NADAL RITROVA THIEM
Rafa supera Sock: QF con Dominic

Normale amministrazione. In un’ora e 20 minuti Rafa Nadal si è qualificato per i quarti di finale agli Internazionali BNL d’Italia in corso al Foro Italico. Al terzo turno il 30enne mancino di Manacor, numero 4 del ranking mondiale e quarta testa di serie, già sette volte trionfatore a Roma (l’ultima nel 2013), ha sconfitto per 63 64 lo statunitense Jack Sock, numero 14 del ranking mondiale e tredicesima testa di serie. Prossimo avversario per lui – incredibile ma vero, per la terza volta negli ultimi tre tornei – l’austriaco Dominic Thiem, numero 7 del ranking mondiale ed ottava testa di serie. I due si sono infatti affrontati in finale a Barcellona ed ancora in finale a Madrid ed ha sempre vinto Rafa che nel bilancio complessivo dei precedenti è in vantaggio per 4-1 sul 23enne di Wiener Neudstadt.

Rafa si è aggiudicato tutti e tre i confronti precedenti. La cronaca. Lo spagnolo è partito subito forte grazie ad un break al secondo gioco, confermato poi (dopo aver salvato una palla-break) grazie ad passante di rovescio incrociato da paura che ha accarezzato la riga (3-0). Per il resto del set è stato il servizio a dettare legge: da segnalare però un paio di diritti al salto dell’americano spettacolari quanto efficaci. Nadal ha chiuso per 63 il primo parziale e di slancio ha preso un break di vantaggio anche in avvio di seconda frazione ma Sock ha immediatamente recuperato (1-1). Nel quarto gioco Rafa si è trovato in difficoltà ma ha recuperato bene dallo 0-30. Chirurgicamente il break per il maiorchino è arrivato nel nono game: il 24enne di Lincoln è andato sotto 0-40 e lo spagnolo è andato a servire per il match. Ed ha completato l’opera vincendo il terzo game di fila aggiudicandosi 12 degli ultimi 13 punti giocati.
E’ sempre una cosa positiva riuscire a battere Jack, perché lui è davvero un buon giocatore: colpisce forte la palla e con un grande spin – ha detto lo spagnolo -. Nel primo set ho cominciato bene, ed anche nel secondo, solo che li lui ha giocato dei punti davvero buoni ed io ho servito male. Ma ho finito la partita giocando in modo aggressivo e servendo bene. Ad ogni modo sono soddisfatto. So che posso giocare in modo un po’ più aggressivo di come ho fatto stasera e credo che dovrò farlo. Stanco dopo Madrid? Sono qui per fare del mio meglio. So che è un torneo duro. E non ho di certo un tabellone facile: nei quarti contro Dominic (Thiem; ndr) sarà un’altra battaglia”.

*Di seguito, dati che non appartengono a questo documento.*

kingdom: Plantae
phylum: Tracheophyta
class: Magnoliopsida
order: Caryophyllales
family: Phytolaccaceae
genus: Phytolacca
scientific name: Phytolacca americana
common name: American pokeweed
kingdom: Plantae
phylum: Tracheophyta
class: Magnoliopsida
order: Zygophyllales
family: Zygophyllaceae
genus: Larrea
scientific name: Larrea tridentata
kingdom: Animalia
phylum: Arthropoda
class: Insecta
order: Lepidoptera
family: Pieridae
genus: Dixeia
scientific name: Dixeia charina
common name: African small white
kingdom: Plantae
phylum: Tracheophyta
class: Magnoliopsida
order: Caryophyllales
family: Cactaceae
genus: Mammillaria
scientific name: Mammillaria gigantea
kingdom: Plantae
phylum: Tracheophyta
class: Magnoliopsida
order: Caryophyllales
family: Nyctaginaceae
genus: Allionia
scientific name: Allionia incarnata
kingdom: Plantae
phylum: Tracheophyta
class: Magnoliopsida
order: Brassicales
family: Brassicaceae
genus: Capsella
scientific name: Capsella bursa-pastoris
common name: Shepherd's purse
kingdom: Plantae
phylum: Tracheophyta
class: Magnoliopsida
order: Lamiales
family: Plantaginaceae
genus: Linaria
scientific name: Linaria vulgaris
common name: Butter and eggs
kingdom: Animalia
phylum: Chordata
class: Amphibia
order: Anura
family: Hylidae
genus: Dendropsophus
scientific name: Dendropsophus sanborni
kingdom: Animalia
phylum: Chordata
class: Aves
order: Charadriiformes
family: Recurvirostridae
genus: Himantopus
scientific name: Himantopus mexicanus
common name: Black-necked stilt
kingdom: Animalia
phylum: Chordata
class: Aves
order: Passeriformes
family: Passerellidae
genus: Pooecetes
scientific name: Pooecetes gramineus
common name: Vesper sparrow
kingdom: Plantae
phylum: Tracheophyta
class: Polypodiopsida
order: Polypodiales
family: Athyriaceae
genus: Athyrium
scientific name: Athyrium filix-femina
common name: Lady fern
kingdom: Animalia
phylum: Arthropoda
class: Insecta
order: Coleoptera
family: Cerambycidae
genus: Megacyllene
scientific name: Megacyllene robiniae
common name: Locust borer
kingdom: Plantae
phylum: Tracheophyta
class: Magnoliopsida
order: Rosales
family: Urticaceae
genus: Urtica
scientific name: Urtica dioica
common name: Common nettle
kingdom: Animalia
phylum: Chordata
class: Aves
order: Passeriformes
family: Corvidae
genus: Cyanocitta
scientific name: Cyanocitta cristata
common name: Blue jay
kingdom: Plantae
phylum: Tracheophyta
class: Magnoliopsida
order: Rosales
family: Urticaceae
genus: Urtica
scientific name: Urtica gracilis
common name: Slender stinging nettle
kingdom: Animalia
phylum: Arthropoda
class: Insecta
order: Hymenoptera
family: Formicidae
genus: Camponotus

Bilancio stagionale da favola per il maiorchino: 37 vittorie contro 5 sconfitte e quarta posizione nel ranking. Che diventa da fantascienza se parliamo solo del “rosso”, dove ha vinto 17 match su 17 e perso solo 2 dei 35 set giocati. Battendo Thiem sulla terra madrilena, Rafa ha messo in bacheca il trofeo numero 72 – su 107 finali disputate – risultato che lo piazza al quinto posto della classifica all-time preceduto solo da Jimmy Connors (inarrivabile con i suoi 109 titoli), Ivan Lendl (94), Roger Federer (91) e John McEnroe (77), mentre nella classifica dei tornei Masters 1000 lo spagnolo, a quota 30 trofei (di cui 23 sulla terra), recordman insieme a Novak Djokovic (terzo è Federer con 26). E se la sfida per il GOAT – il virtuale titolo di più grande di tutti i tempi – vede Federer in netto vantaggio soprattutto dopo quanto fatto vedere in questa prima parte di 2017, se parliamo di terra battuta però non c’è proprio partita. Rafa è diventato il primo tennista nell’Era Open (cioè dal 1968) a vincere per dieci volte lo stesso torneo – e lo ha fatto 2 volte: a Monte-Carlo e a Barcellona – ed il primo giocatore a conquistare 52 titoli sulla terra, staccando definitivamente l’argentino Guillermo Vilas con 49 (ancor più lontani Muster con 40 e Borg ed Orantes con 30). E poi sul “rosso” il 30enne Mancino di Manacor vanta un bilancio pazzesco: 383 match vinti contro appena 34 sconfitte, che vuol dire una percentuale superiore al 92%. L’obiettivo prossimo è l’ottavo titolo a Roma.